* TEXTE À LIRE:
Autonomie, vous avez dit autonomie ? De quoi parle-t-on ?


« L'autonomie est la faculté d’agir par soi-même en se donnant sa propre loi. »

Selon cette définition, si je suis autonome, je m’autorise donc à agir selon mes propres règles et ainsi à conduire ma vie. Mon autonomie est ainsi envisagée comme la capacité à identifier mes besoins, les nommer et ainsi choisir les comportements par lesquels je peux les satisfaire. 
Pour devenir autonome je dois donc prendre conscience de mes besoins, devenir conscient puis responsable de mes émotions. Dans le monde qui m'entoure, je suis autonome si je suis responsable de mes actes, si je suis responsable des conséquences de mes actes.

 

L’autonomie, ça se construit comment ?


Isabelle Fillozat a identifié 4 phases dans la construction de l’autonomie :

  • LA DÉPENDANCE

Dans cette phase, le tout-petit est totalement dépendant de sa mère. Il a besoin d'elle, il ne se sent en sécurité que lorsqu'il est près d'elle. Dès qu'elle s'éloigne, il a peur, peur d'être abandonné. 

En classe, l’élève dépend dans un premier temps de nous, de nos consignes, de nos attentes pour tout apprentissage scolaire. Attention, il est bien entendu que certains apprentissages n’ont aucun besoin de l’adulte pour se faire (marcher, parler par exemple).

* EXERCICES À FAIRE:
1 – Recopiez sans rien changer le passage du texte sur l'autonomie qui commence par les mots « Autonomie, vous avez » et se termine par « de mes actes. ».
2 – D'après le texte sur l'autonomie, quelles sont toutes les capacités par lesquelles on envisage l'autonomie ? Donnez-les sous forme de liste.

* ÉLÉMENTS PRÉSENTÉS:
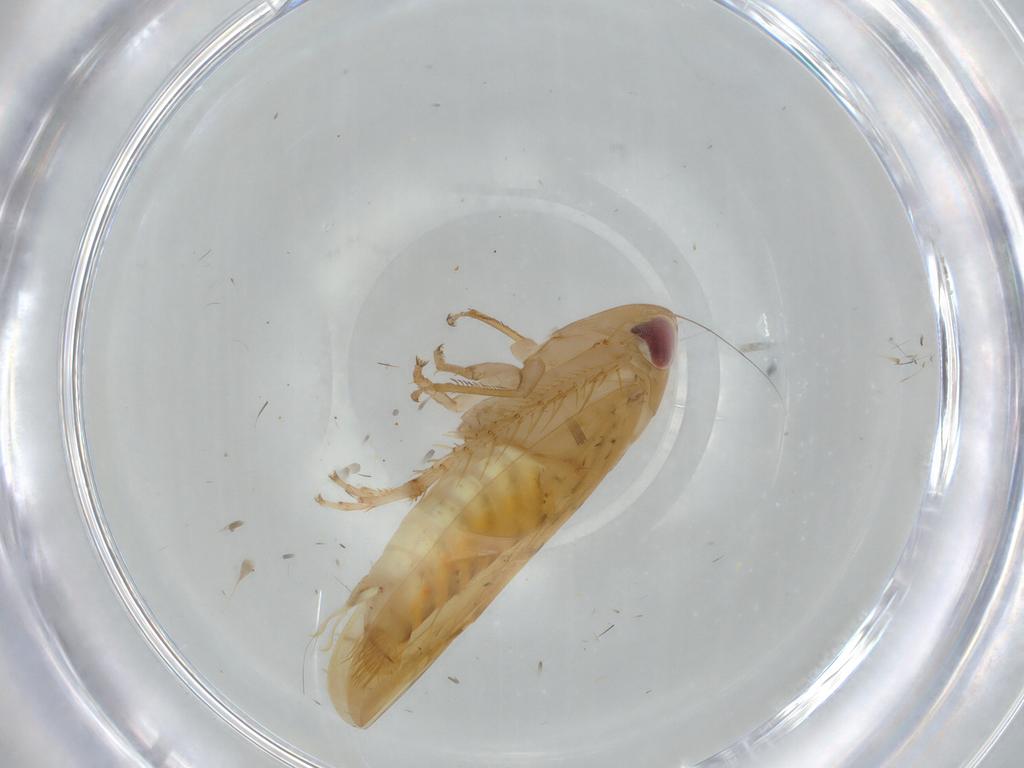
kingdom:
==
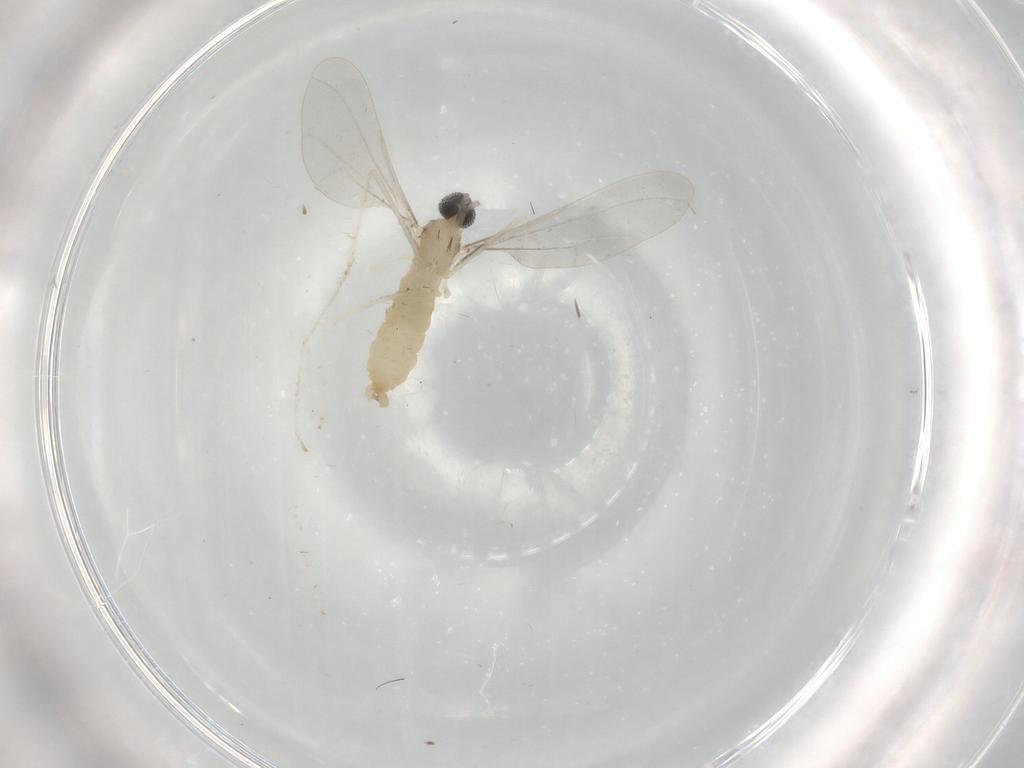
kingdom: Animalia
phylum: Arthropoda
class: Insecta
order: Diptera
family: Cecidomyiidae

* RÉPONSES PAR EXERCICE:
1 –
Autonomie, vous avez dit autonomie ? De quoi parle-t-on ?


« L'autonomie est la faculté d’agir par soi-même en se donnant sa propre loi. »

Selon cette définition, si je suis autonome, je m’autorise donc à agir selon mes propres règles et ainsi à conduire ma vie. Mon autonomie est ainsi envisagée comme la capacité à identifier mes besoins, les nommer et ainsi choisir les comportements par lesquels je peux les satisfaire. 
Pour devenir autonome je dois donc prendre conscience de mes besoins, devenir conscient puis responsable de mes émotions. Dans le monde qui m'entoure, je suis autonome si je suis responsable de mes actes, si je suis responsable des conséquences de mes actes.

2 –
- identifier ses besoins
- les nommer
- choisir les comportements par lesquels on peut les satisfaire